* [ASSIGNMENT]
Having found the line that contains "Pomponio, M.F., S.", please retype only it and every line after it up to the end of the entries, exactly as written.

* [EXERCISE INPUT]
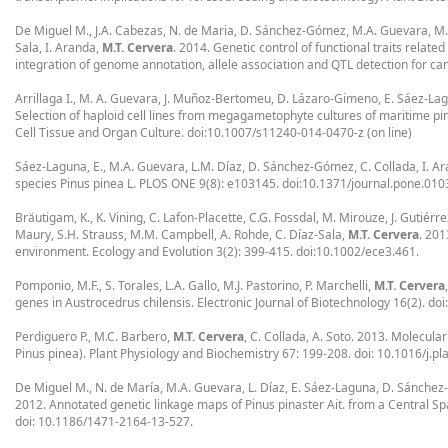
De Miguel M., J.A. Cabezas, N. de Maria, D. Sánchez-Gómez, M.A. Guevara, M.D.
Sala, I. Aranda,
M.T. Cervera
. 2014. Genetic control of functional traits relate
integration of genome annotation, allele association and QTL detection for 
Arrillaga I., M. A. Guevara, J. Muñoz-Bertomeu, D. Lázaro-Gimeno, E. Sáez-Lagu
Selection of haploid cell lines from megagametophyte cultures of maritime pi
Cell Tissue and Organ Culture. doi:10.1007/s11240-014-0470-z (on line)
Sáez-Laguna, E., M.A. Guevara, L.M. Díaz, D. Sánchez-Gómez, C. Collada, I. A
species Pinus pinea L. PLOS ONE 9(8): e103145. doi:10.1371/journal.pone.01
Bräutigam, K., K. Vining, C. Lafon-Placette, C.G. Fossdal, M. Mirouze, J. Gutié
Maury, S.H. Strauss, M.M. Campbell, A. Rohde, C. Díaz-Sala,
M.T. Cervera
. 201
environment. Ecology and Evolution 3(2): 399-415. doi:10.1002/ece3.461.
Pomponio, M.F., S. Torales, L.A. Gallo, M.J. Pastorino, P. Marchelli,
M.T. Cervera
genes in Austrocedrus chilensis. Electronic Journal of Biotechnology 16(2). doi:
Perdiguero P., M.C. Barbero,
M.T. Cervera
, C. Collada, A. Soto. 2013. Molecul
Pinus pinea). Plant Physiology and Biochemistry 67: 199-208. doi: 10.1016/j.p
De Miguel M., N. de María, M.A. Guevara, L. Díaz, E. Sáez-Laguna, D. Sánchez-
2012. Annotated genetic linkage maps of Pinus pinaster Ait. from a Central 
doi: 10.1186/1471-2164-13-527.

* [ANSWER BELOW]
Pomponio, M.F., S. Torales, L.A. Gallo, M.J. Pastorino, P. Marchelli,
M.T. Cervera
genes in Austrocedrus chilensis. Electronic Journal of Biotechnology 16(2). doi:
Perdiguero P., M.C. Barbero,
M.T. Cervera
, C. Collada, A. Soto. 2013. Molecul
Pinus pinea). Plant Physiology and Biochemistry 67: 199-208. doi: 10.1016/j.p
De Miguel M., N. de María, M.A. Guevara, L. Díaz, E. Sáez-Laguna, D. Sánchez-
2012. Annotated genetic linkage maps of Pinus pinaster Ait. from a Central 
doi: 10.1186/1471-2164-13-527.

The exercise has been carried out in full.